Excerpted passage section start

Columbus, OH – After studying hundreds of college seniors at the Wexner Medical Center, neurologists have discovered that senioritis, a pseudo-disease that decreases seniors’ ability to concentrate on homework and drastically increases their procrastination skills, is pseudo no longer: there is an actual medical disease that explains it all.
“It was a very dramatic discovery,” Dr. Melinda Shepherd told me. “All these years we’ve been convinced that seniors are just lazy bums, but the brain activity, or lack thereof, that causes senioritis is astounding.
I visited the Wexner one afternoon, and Dr. Shepherd showed me many of the brain scans of seniors with what is described as advanced senioritis. She used many medical terms that I couldn’t understand, but to an idiot with no neurological training, it just looked like bits of brain were floating around in their skulls. She confirmed my suspicion.

Excerpted passage section end

> **What you need to do**:
A: Rewrite the paragraph of the senioritis article that begins "I visited the Wexner one afternoon" in two sentences, keeping its main facts.
B: Answer these questions from the senioritis article above, one line each:
(i) In what city is the article datelined?
(ii) Whom did the neurologists study to make their discovery?
(iii) What kind of discovery did Dr. Melinda Shepherd call it?
C: List every proper name of a person or place that appears in the senioritis article.

Source material section start

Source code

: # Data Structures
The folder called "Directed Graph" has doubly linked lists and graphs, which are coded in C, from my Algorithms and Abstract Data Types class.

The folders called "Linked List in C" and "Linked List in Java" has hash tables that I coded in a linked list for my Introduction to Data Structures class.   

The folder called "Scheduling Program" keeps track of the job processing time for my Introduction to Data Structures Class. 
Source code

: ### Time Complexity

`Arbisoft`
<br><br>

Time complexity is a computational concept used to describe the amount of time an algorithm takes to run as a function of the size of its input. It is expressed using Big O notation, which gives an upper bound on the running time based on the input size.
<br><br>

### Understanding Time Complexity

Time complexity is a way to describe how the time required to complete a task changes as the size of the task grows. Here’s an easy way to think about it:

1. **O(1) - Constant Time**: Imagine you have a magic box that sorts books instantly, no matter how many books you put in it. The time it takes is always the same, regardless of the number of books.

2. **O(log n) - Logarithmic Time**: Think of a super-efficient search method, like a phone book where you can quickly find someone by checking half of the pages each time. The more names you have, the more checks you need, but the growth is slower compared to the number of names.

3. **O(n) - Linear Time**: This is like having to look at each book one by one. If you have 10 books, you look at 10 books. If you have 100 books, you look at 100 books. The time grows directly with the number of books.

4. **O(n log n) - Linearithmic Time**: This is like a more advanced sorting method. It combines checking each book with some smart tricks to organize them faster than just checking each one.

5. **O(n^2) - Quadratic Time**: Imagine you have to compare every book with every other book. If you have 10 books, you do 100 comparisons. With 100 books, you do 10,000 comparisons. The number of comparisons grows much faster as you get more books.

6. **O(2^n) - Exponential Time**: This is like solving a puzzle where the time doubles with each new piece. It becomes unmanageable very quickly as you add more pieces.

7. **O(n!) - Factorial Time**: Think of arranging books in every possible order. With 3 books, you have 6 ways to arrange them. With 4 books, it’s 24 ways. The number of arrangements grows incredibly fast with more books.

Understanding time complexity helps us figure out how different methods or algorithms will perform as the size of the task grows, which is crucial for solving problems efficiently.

Source material section end

> **Answers provided**:
A: The writer visited the Wexner one afternoon, and Dr. Shepherd showed many brain scans of seniors with advanced senioritis. Her medical terms were beyond the writer's understanding, but to someone without neurological training the scans looked like bits of brain floating in the skull, and she confirmed that suspicion.

B:
(i) Columbus, OH
(ii) Hundreds of college seniors at the Wexner Medical Center
(iii) A very dramatic discovery

C:
- Columbus, OH
- Wexner Medical Center (also called the Wexner)
- Dr. Melinda Shepherd (also called Dr. Shepherd)